Her knees, as she descended the last flight and took him in, felt a little too weak for a woman facing a man who was essentially family. Which might have been due to the superbly tailored dark suit that fit Gabe’s tall, muscular body like a glove. Or his black-as-night hair worn overly long with perfectly cut sideburns. On any other man, she abhorred facial hair. On Gabe, it was devastating.
Some women pointed out the sexy indentation in the middle of his chin as ‘outrageously hot’. She preferred the drown-yourself-in-them forest-green eyes. His formidable self-control she was fairly certain would come crumbling down for the right woman…
She pulled in a breath as she negotiated the last step and stopped in front of him. Utterly to die for. Utterly off limits. Get a hold of yourself, Lex.
His mouth curved. ‘Alexandra.’
The rich, velvet texture of his voice stormed her senses, sending goose bumps to every inch of her skin. His use of her full name was formal, his gaze as it rested on her face, probing. ‘I had no idea you were on the west coast.’

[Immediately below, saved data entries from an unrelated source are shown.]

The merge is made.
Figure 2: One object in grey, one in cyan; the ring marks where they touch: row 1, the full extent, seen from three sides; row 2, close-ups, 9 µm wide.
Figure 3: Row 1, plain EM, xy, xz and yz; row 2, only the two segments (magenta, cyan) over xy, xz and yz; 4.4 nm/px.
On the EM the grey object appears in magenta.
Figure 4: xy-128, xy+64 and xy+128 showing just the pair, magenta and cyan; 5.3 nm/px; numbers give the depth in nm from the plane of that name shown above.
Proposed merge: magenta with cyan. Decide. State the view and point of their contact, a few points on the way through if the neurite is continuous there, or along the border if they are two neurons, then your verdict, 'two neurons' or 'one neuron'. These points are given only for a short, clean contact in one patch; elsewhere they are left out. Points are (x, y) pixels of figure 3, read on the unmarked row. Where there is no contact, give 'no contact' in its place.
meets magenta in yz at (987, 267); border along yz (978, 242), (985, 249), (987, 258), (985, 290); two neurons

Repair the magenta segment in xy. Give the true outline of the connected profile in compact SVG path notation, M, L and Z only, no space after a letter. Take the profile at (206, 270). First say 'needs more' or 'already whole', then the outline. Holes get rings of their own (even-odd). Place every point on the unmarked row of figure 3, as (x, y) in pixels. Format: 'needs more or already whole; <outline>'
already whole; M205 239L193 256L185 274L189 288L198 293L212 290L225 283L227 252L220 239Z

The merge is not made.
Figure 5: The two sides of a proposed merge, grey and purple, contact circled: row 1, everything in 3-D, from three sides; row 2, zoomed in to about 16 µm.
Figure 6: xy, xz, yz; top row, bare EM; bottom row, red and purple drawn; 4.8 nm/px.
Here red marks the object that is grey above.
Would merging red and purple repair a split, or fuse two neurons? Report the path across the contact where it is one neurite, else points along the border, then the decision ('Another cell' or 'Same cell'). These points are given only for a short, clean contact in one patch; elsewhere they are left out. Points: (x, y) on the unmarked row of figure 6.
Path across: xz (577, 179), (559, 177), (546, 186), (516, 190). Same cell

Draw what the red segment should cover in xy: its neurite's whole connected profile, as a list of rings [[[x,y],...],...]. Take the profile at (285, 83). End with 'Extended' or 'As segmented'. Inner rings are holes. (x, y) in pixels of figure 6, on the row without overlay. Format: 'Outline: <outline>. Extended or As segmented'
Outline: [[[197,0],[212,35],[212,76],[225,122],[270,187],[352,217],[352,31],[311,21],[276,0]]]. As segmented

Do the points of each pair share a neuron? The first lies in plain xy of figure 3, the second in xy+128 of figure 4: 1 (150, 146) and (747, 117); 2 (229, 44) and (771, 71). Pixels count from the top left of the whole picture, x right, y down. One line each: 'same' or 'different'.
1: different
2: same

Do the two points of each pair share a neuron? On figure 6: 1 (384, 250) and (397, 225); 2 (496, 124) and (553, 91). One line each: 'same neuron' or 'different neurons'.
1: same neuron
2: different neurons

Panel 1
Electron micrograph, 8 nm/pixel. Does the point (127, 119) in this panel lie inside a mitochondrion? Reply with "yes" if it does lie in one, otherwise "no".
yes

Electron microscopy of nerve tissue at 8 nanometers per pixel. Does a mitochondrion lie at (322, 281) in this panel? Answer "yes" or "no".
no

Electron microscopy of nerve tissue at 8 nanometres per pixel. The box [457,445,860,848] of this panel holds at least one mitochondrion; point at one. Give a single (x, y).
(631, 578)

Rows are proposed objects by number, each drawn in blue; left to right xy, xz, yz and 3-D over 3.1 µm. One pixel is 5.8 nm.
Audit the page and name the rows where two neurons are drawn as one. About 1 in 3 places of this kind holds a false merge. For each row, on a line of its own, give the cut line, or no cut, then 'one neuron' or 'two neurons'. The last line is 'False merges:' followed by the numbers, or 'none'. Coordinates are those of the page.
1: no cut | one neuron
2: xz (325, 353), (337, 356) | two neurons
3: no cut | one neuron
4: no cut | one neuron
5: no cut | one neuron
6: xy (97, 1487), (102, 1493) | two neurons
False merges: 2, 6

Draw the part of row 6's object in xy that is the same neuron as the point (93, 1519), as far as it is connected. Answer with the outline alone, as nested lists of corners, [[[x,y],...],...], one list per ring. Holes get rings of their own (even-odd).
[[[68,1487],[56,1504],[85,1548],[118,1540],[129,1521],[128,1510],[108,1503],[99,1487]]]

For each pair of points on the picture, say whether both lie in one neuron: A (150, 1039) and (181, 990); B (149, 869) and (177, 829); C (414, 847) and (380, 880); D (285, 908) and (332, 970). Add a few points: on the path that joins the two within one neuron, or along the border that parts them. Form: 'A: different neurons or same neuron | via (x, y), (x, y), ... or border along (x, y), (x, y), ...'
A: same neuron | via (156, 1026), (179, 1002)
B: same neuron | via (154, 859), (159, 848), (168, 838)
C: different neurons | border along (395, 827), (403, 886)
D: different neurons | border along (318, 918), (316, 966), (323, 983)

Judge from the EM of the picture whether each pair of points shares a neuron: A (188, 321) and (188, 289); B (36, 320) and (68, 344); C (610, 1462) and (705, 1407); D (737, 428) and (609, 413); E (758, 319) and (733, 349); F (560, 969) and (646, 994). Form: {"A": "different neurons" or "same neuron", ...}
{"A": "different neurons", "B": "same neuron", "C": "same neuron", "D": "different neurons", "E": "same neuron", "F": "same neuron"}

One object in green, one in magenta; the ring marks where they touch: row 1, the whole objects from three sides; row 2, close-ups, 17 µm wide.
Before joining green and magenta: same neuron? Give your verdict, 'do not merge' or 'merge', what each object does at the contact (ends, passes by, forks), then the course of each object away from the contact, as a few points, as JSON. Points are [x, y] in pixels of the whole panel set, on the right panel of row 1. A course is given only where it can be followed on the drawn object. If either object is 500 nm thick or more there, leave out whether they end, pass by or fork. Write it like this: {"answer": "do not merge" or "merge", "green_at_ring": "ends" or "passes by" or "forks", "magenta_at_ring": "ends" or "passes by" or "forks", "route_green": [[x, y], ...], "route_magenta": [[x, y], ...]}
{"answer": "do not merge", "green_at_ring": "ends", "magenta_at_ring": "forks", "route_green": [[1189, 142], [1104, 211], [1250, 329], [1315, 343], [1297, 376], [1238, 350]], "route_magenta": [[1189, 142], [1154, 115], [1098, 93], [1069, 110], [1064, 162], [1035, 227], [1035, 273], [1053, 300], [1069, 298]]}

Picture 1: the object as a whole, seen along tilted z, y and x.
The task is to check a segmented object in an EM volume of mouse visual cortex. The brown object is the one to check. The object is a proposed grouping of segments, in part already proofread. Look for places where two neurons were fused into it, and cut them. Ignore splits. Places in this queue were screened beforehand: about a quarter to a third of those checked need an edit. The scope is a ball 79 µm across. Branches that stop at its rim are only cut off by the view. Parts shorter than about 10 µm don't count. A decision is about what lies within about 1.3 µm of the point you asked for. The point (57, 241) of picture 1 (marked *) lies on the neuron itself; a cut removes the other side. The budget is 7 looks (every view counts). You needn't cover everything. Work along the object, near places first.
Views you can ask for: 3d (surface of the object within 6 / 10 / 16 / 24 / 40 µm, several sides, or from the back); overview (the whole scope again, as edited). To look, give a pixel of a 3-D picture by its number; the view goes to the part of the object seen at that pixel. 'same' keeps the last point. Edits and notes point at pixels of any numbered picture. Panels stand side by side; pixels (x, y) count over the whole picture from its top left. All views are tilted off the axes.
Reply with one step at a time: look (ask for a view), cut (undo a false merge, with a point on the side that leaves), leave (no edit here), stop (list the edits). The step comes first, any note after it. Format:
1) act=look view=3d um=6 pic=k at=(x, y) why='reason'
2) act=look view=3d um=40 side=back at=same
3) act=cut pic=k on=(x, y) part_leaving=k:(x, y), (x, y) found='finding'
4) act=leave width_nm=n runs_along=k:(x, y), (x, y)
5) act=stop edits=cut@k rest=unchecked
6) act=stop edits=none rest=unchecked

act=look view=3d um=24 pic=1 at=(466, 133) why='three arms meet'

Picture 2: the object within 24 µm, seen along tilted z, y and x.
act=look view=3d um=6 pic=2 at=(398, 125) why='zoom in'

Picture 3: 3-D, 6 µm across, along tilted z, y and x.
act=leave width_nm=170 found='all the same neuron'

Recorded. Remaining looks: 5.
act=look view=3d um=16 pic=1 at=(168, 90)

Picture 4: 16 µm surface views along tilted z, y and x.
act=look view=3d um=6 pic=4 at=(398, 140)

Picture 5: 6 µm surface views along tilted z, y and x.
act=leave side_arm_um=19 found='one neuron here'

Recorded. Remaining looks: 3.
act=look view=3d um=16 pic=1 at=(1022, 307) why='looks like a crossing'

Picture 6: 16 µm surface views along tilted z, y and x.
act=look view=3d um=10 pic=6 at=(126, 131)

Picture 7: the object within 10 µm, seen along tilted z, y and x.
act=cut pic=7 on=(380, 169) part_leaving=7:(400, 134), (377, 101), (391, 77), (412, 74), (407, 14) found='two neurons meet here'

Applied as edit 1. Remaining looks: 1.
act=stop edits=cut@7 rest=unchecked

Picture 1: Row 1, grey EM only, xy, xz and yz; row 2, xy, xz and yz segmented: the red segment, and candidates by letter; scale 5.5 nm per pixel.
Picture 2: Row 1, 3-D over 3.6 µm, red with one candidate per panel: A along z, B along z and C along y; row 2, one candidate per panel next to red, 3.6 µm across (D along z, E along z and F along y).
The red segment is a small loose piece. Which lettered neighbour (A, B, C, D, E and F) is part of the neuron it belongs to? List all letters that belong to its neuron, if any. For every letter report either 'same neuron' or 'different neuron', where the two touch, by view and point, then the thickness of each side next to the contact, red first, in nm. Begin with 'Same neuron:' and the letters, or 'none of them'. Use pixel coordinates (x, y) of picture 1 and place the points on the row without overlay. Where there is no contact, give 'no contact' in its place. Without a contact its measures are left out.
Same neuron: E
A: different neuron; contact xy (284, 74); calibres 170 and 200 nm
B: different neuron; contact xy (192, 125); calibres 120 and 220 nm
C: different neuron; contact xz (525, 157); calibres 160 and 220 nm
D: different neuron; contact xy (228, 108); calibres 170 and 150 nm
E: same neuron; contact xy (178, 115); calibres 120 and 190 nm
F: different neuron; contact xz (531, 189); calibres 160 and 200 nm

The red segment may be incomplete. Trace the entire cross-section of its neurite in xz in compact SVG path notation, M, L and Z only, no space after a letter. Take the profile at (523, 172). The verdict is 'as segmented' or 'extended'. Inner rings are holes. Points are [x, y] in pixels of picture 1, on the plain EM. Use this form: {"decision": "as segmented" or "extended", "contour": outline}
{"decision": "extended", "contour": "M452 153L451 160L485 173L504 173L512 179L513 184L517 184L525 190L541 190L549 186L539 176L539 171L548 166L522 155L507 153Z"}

Dammit Katya. He really had no idea. She swallowed past the sudden dryness in her throat and tipped her head back to look up at him. ‘Your internal radar didn’t signal I was close?’
His mouth quirked. ‘Something must have been scrambling the signal.’
She braced herself against the smoky, earthy scent of him as he bent to brush his lips across each of her cheeks, but his husky, ‘ciao,’ decimated her composure anyway.
‘What are you doing here?’ he murmured, drawing back, his gaze lingering on her face. ‘I can’t imagine anything less your style than an industry party like this.’
Hell. She lifted her chin. ‘You haven’t spoken to Katya yet today, have you?’
‘Katya Jones?’
‘Yes, she was going to call you. She—I—’ Alex planted her gaze on his and held on. ‘She hired me, Gabe. To do the events.’
His eyes widened, then darkened to a deep forest green. ‘That isn’t possible. I approve those decisions.’
‘I’m afraid it is,’ she said calmly.‘Have you checked messages? She must have left you one.’
He scraped his hair out of his face with a tanned, elegant-fingered hand and scowled. ‘I haven’t had two seconds to think today, let alone check email.’
And there you had it. She plastered a breezy, confident smile on her face. ‘You have coast-to-coast launches in three-and-a-half weeks, Gabe. Katya knows I’m the only one who can pull them off at this point so she called me in to help.’ She waved a hand at him. ‘I’m here to save you.’